The Amistad insurgents are ultimately represented by Roger Baldwin (Matthew McConaughey), a real estate lawyer who argues that the case is really about property rights and little else. The prosecution is led by the nauseating Holabird (Pete Postlethwaite), in close collaboration with John Forsythe (David Paymer), the Secretary of State, Isabelle, the young queen of Spain (Anna Paquin) and the Spanish ambassador. President Martin Van Buren (Nigel Hawthorne) cares only about his re-election campaign, and is intimidated by John Calhoun, the famous Southern advocate for the continuance of slavery, with the promise of civil war unless Van Buren can guarantee that the Africans are found guilty. So, Van Buren oversteps his boundaries and replaces the judge and dismisses the jury. And eventually he will send the case to the Supreme Court, where seven of the justices are in fact slaveholders.

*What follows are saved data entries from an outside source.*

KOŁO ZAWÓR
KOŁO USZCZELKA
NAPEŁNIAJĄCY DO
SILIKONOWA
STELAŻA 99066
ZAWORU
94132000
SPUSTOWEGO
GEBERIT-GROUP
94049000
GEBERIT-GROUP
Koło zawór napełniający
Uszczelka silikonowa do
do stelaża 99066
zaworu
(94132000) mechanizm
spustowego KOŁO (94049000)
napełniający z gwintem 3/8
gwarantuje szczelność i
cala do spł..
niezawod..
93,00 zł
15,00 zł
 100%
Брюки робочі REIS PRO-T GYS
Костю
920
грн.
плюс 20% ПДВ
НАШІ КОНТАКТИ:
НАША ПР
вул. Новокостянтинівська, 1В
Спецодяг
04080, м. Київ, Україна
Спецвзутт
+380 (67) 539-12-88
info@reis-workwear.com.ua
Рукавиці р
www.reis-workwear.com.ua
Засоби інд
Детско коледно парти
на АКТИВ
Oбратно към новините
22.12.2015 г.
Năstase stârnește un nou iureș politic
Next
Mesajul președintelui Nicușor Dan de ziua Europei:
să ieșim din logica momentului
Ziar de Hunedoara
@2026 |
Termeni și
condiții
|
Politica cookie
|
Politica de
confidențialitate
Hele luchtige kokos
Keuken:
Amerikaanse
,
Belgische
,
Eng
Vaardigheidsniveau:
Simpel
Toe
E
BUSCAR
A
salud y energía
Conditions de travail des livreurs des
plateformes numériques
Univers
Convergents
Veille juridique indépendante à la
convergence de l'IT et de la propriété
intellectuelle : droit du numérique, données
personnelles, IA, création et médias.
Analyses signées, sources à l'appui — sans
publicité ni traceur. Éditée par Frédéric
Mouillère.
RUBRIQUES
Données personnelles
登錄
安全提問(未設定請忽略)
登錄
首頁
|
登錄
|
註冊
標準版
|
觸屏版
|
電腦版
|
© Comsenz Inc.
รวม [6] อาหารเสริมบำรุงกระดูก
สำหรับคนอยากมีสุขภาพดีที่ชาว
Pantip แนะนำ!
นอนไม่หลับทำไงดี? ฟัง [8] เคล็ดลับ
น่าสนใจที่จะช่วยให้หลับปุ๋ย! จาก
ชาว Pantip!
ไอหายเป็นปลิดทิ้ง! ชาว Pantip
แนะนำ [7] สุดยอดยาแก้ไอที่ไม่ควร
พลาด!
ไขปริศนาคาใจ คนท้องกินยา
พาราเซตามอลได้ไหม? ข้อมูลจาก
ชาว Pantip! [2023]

Baldwin asserts himself well, but it ultimately falls to former President John Quincy Adams (Anthony Hopkins) to deliver a stirring speech to the Supreme Court about why Cinque and the others deserve their freedom, invoking the American Revolution and the ideals his father and the other founders fought for. This is some of Hopkins's finest acting, and he earned an Oscar nomination. Adams is old and sickly (he would die nine years later, at the age of 81), but still commands respect and gets involved only after Baldwin more or less begs for his assistance. One can assume Adams gets involved also because he doesn't like Van Buren all that much, and wants to draw attention to his abuse of executive power.

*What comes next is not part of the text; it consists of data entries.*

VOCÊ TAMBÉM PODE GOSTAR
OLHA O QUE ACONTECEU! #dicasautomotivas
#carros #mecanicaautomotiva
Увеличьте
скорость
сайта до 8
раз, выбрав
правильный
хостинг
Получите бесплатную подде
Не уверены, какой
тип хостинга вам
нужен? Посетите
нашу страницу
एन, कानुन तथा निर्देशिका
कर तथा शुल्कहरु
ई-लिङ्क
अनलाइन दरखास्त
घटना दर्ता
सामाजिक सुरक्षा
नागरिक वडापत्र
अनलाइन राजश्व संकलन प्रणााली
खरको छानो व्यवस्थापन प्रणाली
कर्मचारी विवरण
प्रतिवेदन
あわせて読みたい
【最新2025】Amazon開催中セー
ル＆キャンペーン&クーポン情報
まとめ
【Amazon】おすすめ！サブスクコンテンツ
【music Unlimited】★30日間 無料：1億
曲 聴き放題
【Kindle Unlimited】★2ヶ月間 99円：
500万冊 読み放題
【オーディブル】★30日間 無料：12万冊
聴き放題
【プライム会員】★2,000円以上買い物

The film also shows the sad reality of ordinary Africans like Cinque being kidnapped by members of rival tribes and sold to European traders, who give them guns and other such items in exchange. Holabird argues that slavery is not necessarily that immoral; if Africans practice it, why then shouldn't the United States? Cinque has a wife and child back in Sierra Leone, we see them briefly in a flashback, and that is about all we know about his life. Cinque learns a little English while in prison and begins to notice the apparent contradictions in Western law.

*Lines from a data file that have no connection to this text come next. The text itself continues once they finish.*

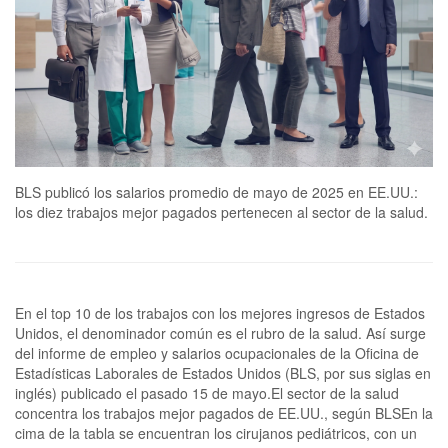
BLS publicó los salarios promedio de mayo de 2025 en EE.UU.:
los diez trabajos mejor pagados pertenecen al sector de la salud.
En el top 10 de los trabajos con los mejores ingresos de Estados
Unidos, el denominador común es el rubro de la salud. Así surge
del informe de empleo y salarios ocupacionales de la Oficina de
Estadísticas Laborales de Estados Unidos (BLS, por sus siglas en
inglés) publicado el pasado 15 de mayo.El sector de la salud
concentra los trabajos mejor pagados de EE.UU., según BLSEn la
cima de la tabla se encuentran los cirujanos pediátricos, con un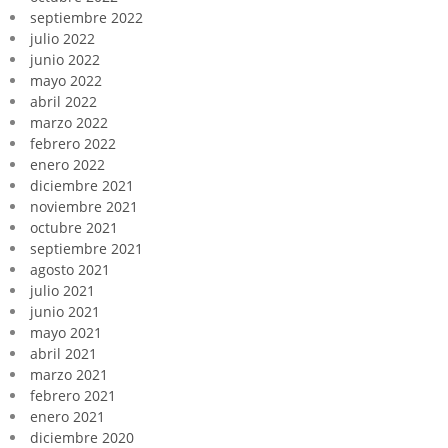
septiembre 2022
julio 2022
junio 2022
mayo 2022
abril 2022
marzo 2022
febrero 2022
enero 2022
diciembre 2021
noviembre 2021
octubre 2021
septiembre 2021
agosto 2021
julio 2021
junio 2021
mayo 2021
abril 2021
marzo 2021
febrero 2021
enero 2021
diciembre 2020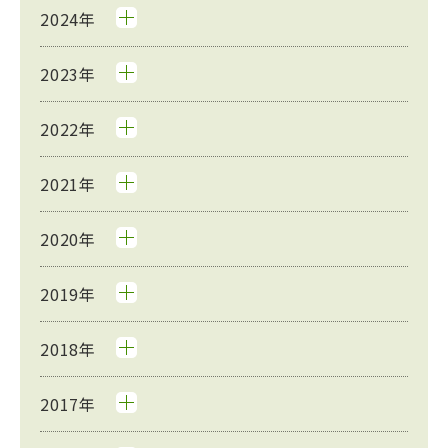
2024年
2023年
2022年
2021年
2020年
2019年
2018年
2017年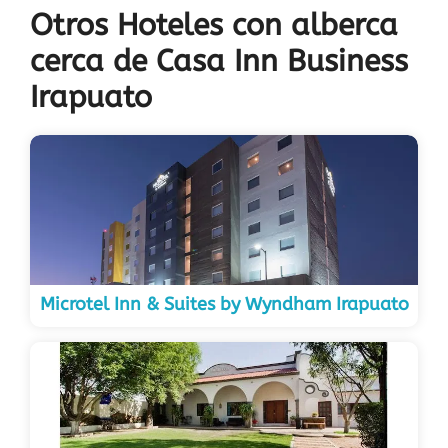
Otros Hoteles con alberca
cerca de Casa Inn Business
Irapuato
Microtel Inn & Suites by Wyndham Irapuato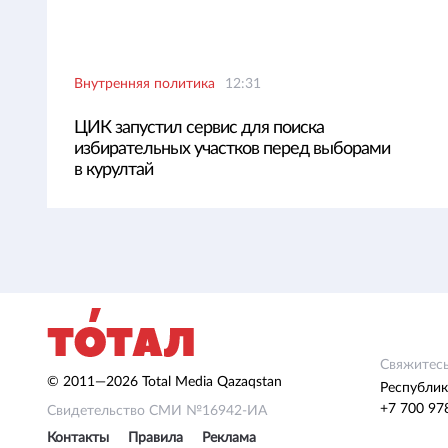
Внутренняя политика
12:31
ЦИК запустил сервис для поиска
избирательных участков перед выборами
в курултай
Свяжитесь
© 2011—2026 Total Media Qazaqstan
Республик
+7 700 97
Свидетельство СМИ №16942-ИА
Контакты
Правила
Реклама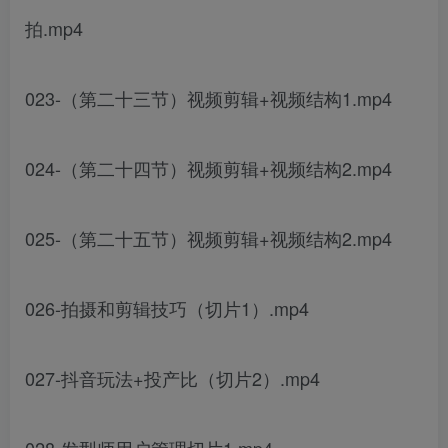
拍.mp4
023-（第二十三节）视频剪辑+视频结构1.mp4
024-（第二十四节）视频剪辑+视频结构2.mp4
025-（第二十五节）视频剪辑+视频结构2.mp4
026-拍摄和剪辑技巧（切片1）.mp4
027-抖音玩法+投产比（切片2）.mp4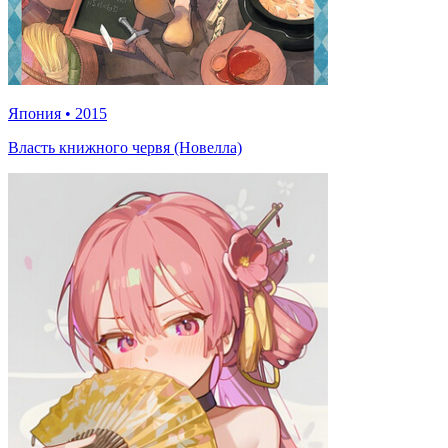
Япония
•
2015
Власть книжного червя (Новелла)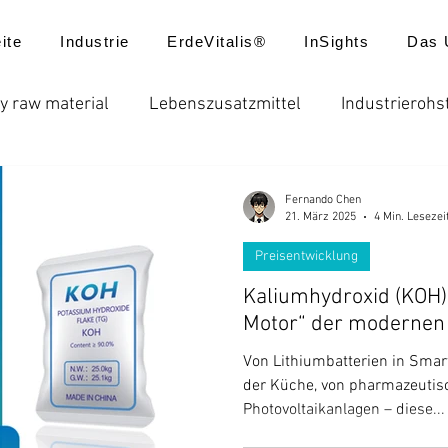
ite
Industrie
ErdeVitalis®
InSights
Das 
y raw material
Lebenszusatzmittel
Industrierohs
ungen
Düngemittel
Batterie
Futtermittel
Fernando Chen
21. März 2025
4 Min. Lesezei
Preisentwicklung
usatzstoffe
Globale Düngerpreise
Chelatdünger
Kaliumhydroxid (KOH):
Motor“ der modernen 
reisentwicklung
Produktanwendungen
Neuigkei
Von Lithiumbatterien in Smar
der Küche, von pharmazeutis
Photovoltaikanlagen – diese...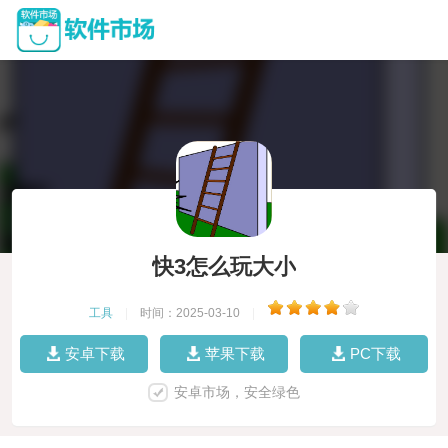
快3怎么玩大小
工具
|
时间：2025-03-10
|
安卓下载
苹果下载
PC下载
安卓市场，安全绿色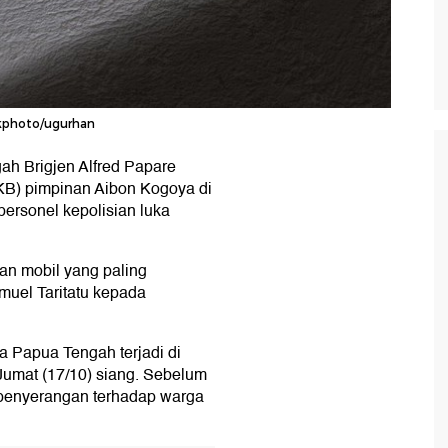
ckphoto/ugurhan
h Brigjen Alfred Papare
KB) pimpinan Aibon Kogoya di
ersonel kepolisian luka
n mobil yang paling
muel Taritatu kepada
Papua Tengah terjadi di
 Jumat (17/10) siang. Sebelum
penyerangan terhadap warga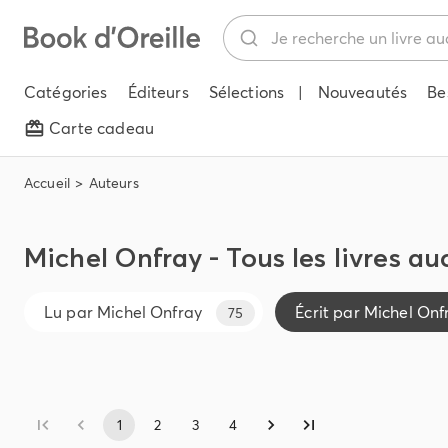
Catégories
Éditeurs
Sélections
|
Nouveautés
Be
Carte cadeau
Accueil
Auteurs
Michel Onfray - Tous les livres au
Lu par
Michel Onfray
Écrit par
Michel Onf
75
1
2
3
4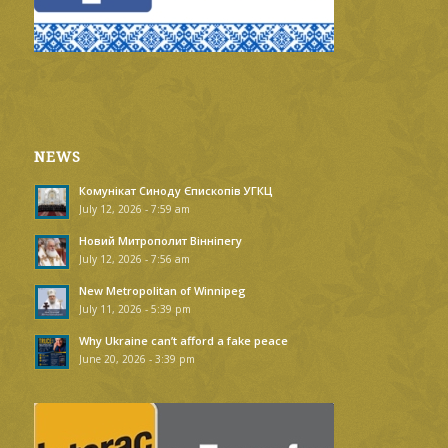
NEWS
Комунікат Синоду Єпископів УГКЦ
July 12, 2026 - 7:59 am
Новий Митрополит Вінніпегу
July 12, 2026 - 7:56 am
New Metropolitan of Winnipeg
July 11, 2026 - 5:39 pm
Why Ukraine can’t afford a fake peace
June 20, 2026 - 3:39 pm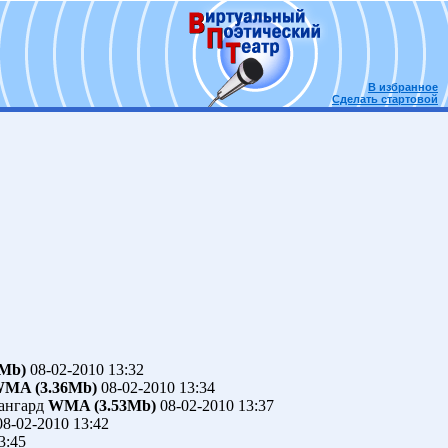
В избранное
Сделать стартовой
Mb)
08-02-2010 13:32
MA (3.36Mb)
08-02-2010 13:34
ангард
WMA (3.53Mb)
08-02-2010 13:37
8-02-2010 13:42
3:45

The Morgan Freeman character is not that important, and doesn't get a whole lot of screen time. He is much like Frederick Douglass, has witnessed the horrors of slavery firsthand, and now enjoys a rather prosperous existence, and is deeply saddened by his inability to connect with men who are so very much like him. McConaughey gives us the same kind of attorney he offered in A Time to Kill, but a bit more polished and more clever with words, though it falls to Hopkins to deliver that all-important speech that will change everyone's minds. Hawthorne effectively presents Van Buren as a man who is both spineless and easily manipulated. The film needs only to show slavery, the images will speak for themselves, and indeed they do.

But one is left with a feeling of regret, that this victory, while certainly an unlikely triumph did practically nothing to stop the practice of slavery in the United States, it would take a very bloody civil war for that heinous institution to finally come to an end, several decades after it was abolished by the British and the French.